Editorial

Einerseits - andererseits

Irgendwie passt das nicht mehr: Einerseits haben 70 Prozent der Unternehmen Probleme, passende Fachkräfte zu finden, so die Ergebnisse verschiedener Studien. Mehr als 60.000 Ingenieure fehlen der Industrie, beklagen die Arbeitgeberverbände. Besserung? Nicht in Sicht. Der demographische Wandel wird die Situation noch verschärfen: Bis 2030 werden rund 6 Mio. Arbeitskräfte weniger zur Verfügung stehen. Anderseits: Rund 3 Mio. Arbeitslose meldet die Arbeitsagentur offiziell. Inoffiziell haben wahrscheinlich mehr als 7 Mio. Deutsche keinen vollwertigen Job.

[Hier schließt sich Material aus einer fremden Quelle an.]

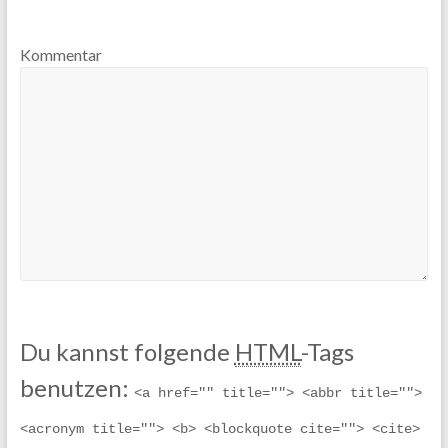
Kommentar
Du kannst folgende
HTML
-Tags
benutzen:
<a href="" title=""> <abbr title=""> 
<acronym title=""> <b> <blockquote cite=""> <cite> 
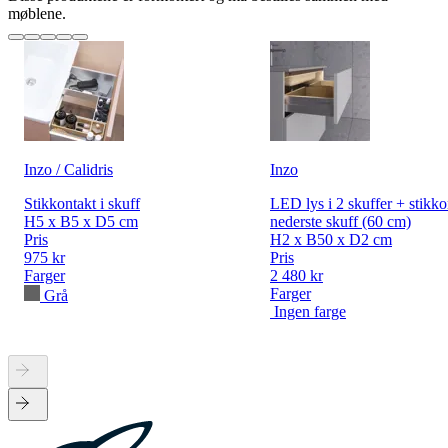
møblene.
Inzo / Calidris
Inzo
Stikkontakt i skuff
LED lys i 2 skuffer + stikko
H5 x B5 x D5 cm
nederste skuff (60 cm)
Pris
H2 x B50 x D2 cm
975 kr
Pris
Farger
2 480 kr
Farger
Grå
Ingen farge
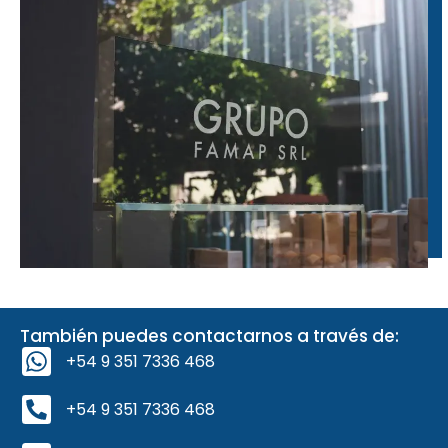
También puedes contactarnos a través de:
+54 9 351 7336 468
+54 9 351 7336 468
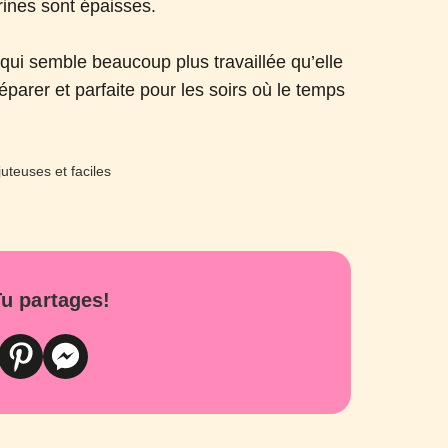
rines sont épaisses.
» qui semble beaucoup plus travaillée qu’elle
réparer et parfaite pour les soirs où le temps
u partages!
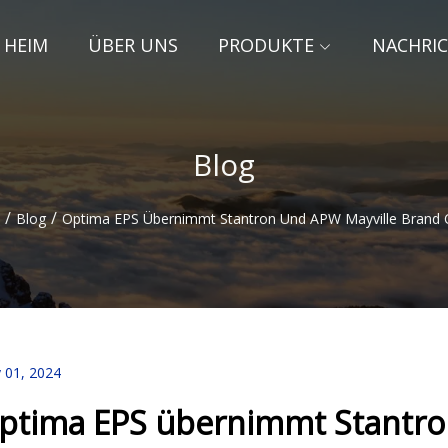
HEIM
ÜBER UNS
PRODUKTE
NACHRI
Blog
/
/
Blog
Optima EPS Übernimmt Stantron Und APW Mayville Brand 
 01, 2024
ptima EPS übernimmt Stantro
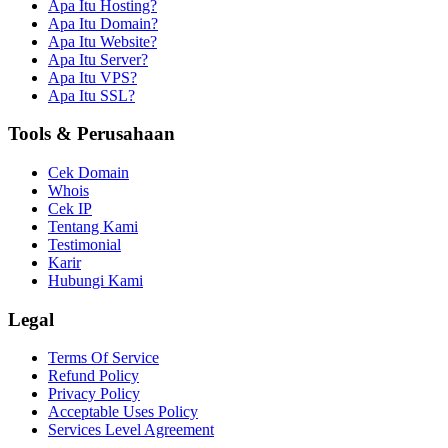
Apa Itu Hosting?
Apa Itu Domain?
Apa Itu Website?
Apa Itu Server?
Apa Itu VPS?
Apa Itu SSL?
Tools & Perusahaan
Cek Domain
Whois
Cek IP
Tentang Kami
Testimonial
Karir
Hubungi Kami
Legal
Terms Of Service
Refund Policy
Privacy Policy
Acceptable Uses Policy
Services Level Agreement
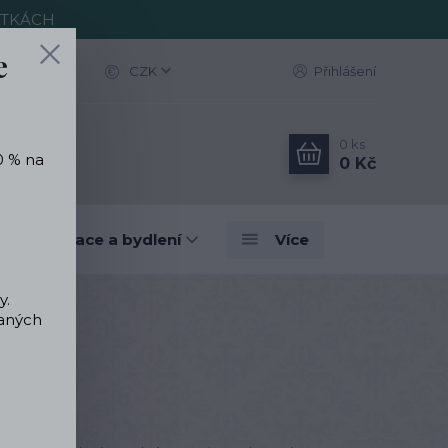
ITKÁCH
e
CZK
Přihlášení
0
ks
0 % na
0 Kč
vé dekorace a bydlení
Více
y.
vaných
nas Barevný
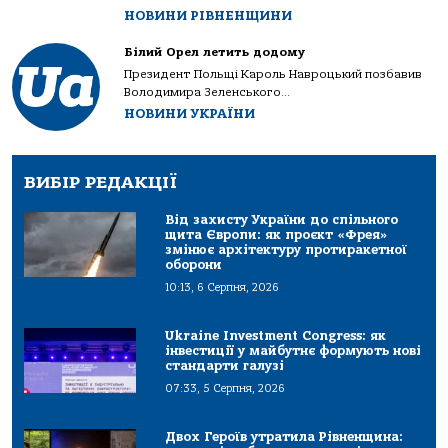
НОВИНИ РІВНЕНЩИНИ
Білий Орел летить додому
Президент Польщі Кароль Навроцький позбавив
Володимира Зеленського...
НОВИНИ УКРАЇНИ
ВИБІР РЕДАКЦІЇ
Від захисту України до спільного
щита Європи: як проєкт «Фрея»
змінює архітектуру протиракетної
оборони
10:13, 6 Серпня, 2026
Ukraine Investment Congress: як
інвестиції у майбутнє формують нові
стандарти галузі
07:33, 5 Серпня, 2026
Двох Героїв утратила Рівненщина:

Einerseits beklagt der IT-Verband Bitkom rund 28.000 offene Stellen - von 850.000 Jobs insgesamt. Andererseits: Allein bei der Bundesagentur für Arbeit waren im Herbst 2010 gut 30.000 IT-Fachkräfte arbeitslos gemeldet - private Jobvermittler noch gar nicht mit gerechnet.

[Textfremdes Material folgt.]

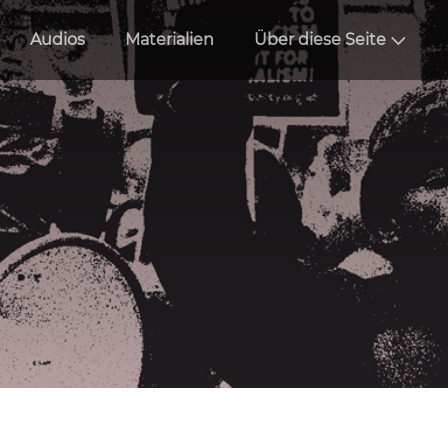
Audios
Materialien
Über diese Seite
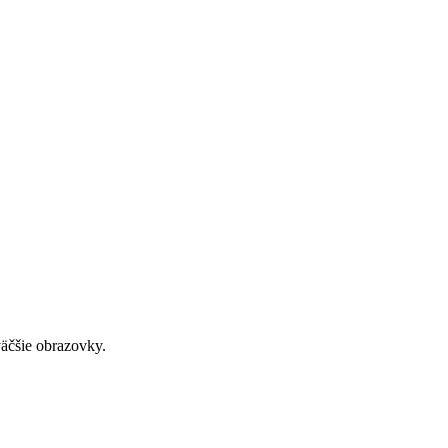
väčšie obrazovky.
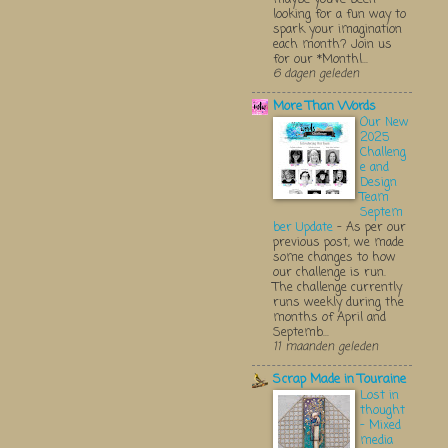
looking for a fun way to
spark your imagination
each month? Join us
for our *Monthl...
6 dagen geleden
More Than Words
Our New
2025
Challeng
e and
Design
Team
Septem
ber Update
-
As per our
previous post, we made
some changes to how
our challenge is run.
The challenge currently
runs weekly during the
months of April and
Septemb...
11 maanden geleden
Scrap Made in Touraine
Lost in
thought
- Mixed
media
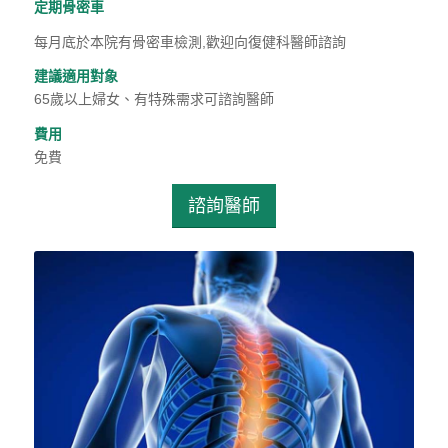
定期骨密車
每月底於本院有骨密車檢測,歡迎向復健科醫師諮詢
建議適用對象
65歲以上婦女、有特殊需求可諮詢醫師
費用
免費
諮詢醫師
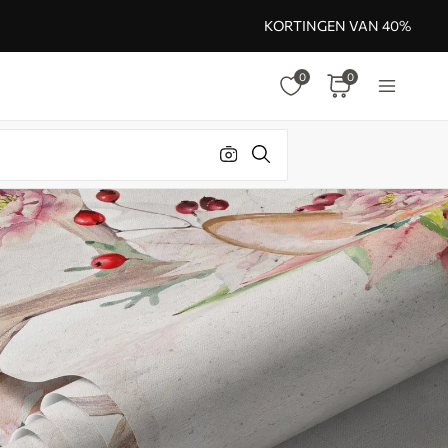
KORTINGEN VAN 40%
0
0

Einerseits suchen gerade im Süden der Republik viele kleine Firmen händeringend Mitarbeiter. Andererseits: Immer mehr Schweizer stöhnen über die "Billig-"Konkurrenz aus Deutschland. Einerseits sollen wir, um den Fachkräftemangel auszugleichen, nicht nur bis 67, sondern auch 45 Stunden pro Woche arbeiten, so die Idee von FDP-Minister Rösler. Andererseits: Wer mit über 60 Jahren arbeitslos wird, hat auch mit besten Qualifikationen kaum Chancen auf dem Arbeitsmarkt. Schon heute sind nicht mal ein Viertel der 60- bis 64-Jährigen noch sozialversicherungspflichtig beschäftigt.

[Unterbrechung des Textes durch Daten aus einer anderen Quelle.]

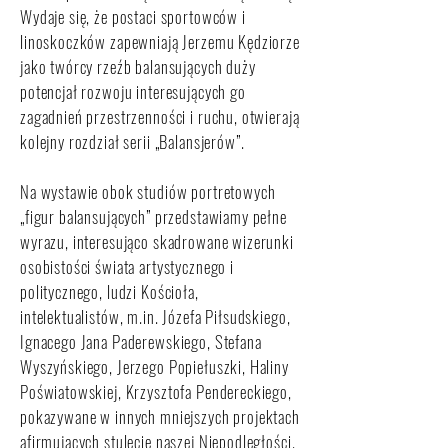
Wydaje się, że postaci sportowców i
linoskoczków zapewniają Jerzemu Kędziorze
jako twórcy rzeźb balansujących duży
potencjał rozwoju interesujących go
zagadnień przestrzenności i ruchu, otwierają
kolejny rozdział serii „Balansjerów”.
Na wystawie obok studiów portretowych
„figur balansujących” przedstawiamy pełne
wyrazu, interesująco skadrowane wizerunki
osobistości świata artystycznego i
politycznego, ludzi Kościoła,
intelektualistów, m.in. Józefa Piłsudskiego,
Ignacego Jana Paderewskiego, Stefana
Wyszyńskiego, Jerzego Popiełuszki, Haliny
Poświatowskiej, Krzysztofa Pendereckiego,
pokazywane w innych mniejszych projektach
afirmujących stulecie naszej Niepodległości.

Einerseits exportiert Deutschland mehr hochpreisige Produkte als jedes andere Industrieland. Andererseits: In einigen Regionen und Branchen dümpeln die Mindestlöhne bei 6,60 Euro, real unterschreitet der Lohn schon die vier Euro.
Einerseits wird um Hartz IV-Erhöhungen von fünf Euro im Monat gefeilscht. Andererseits: Gefeuerte Vorstände, wie der Nordbank-Chef Dirk Jens Nonnenmacher, kriegen zum Abschied noch eine Millionen-Abfindung.
Einerseits fordern Politiker und Verbände die Öffnung des Marktes für Nicht-EU-Fachkräfte. Andererseits: Viele gut ausgebildete Nicht-EU-Bürger arbeiten in Hilfsjobs, weil ihre Abschlüsse nicht anerkannt werden. 918.000 der in Deutschland lebenden Migranten haben studiert oder promoviert. Jedoch: Die allermeisten dieser Abschlüsse werden hier nicht anerkannt. Einerseits werden diejenigen, die in produktiver Arbeit stehen und mit ihren Steuern die Ausgaben des Staates finanzieren, immer weniger. Andererseits: Die Zahl derer, die vom Staat versorgt werden müssen oder wollen, steigt stetig. Diese Kosten können nur finanziert werden, wenn die erste Gruppe immer stärker belastet wird - durch Steuern, indirekte Abgaben, mehr Arbeit, mehr Wochenstunden, längere Lebensarbeitszeit.
Verständlich, wenn ersteren dieses Modell eher früher als später irgendwie nicht mehr passt.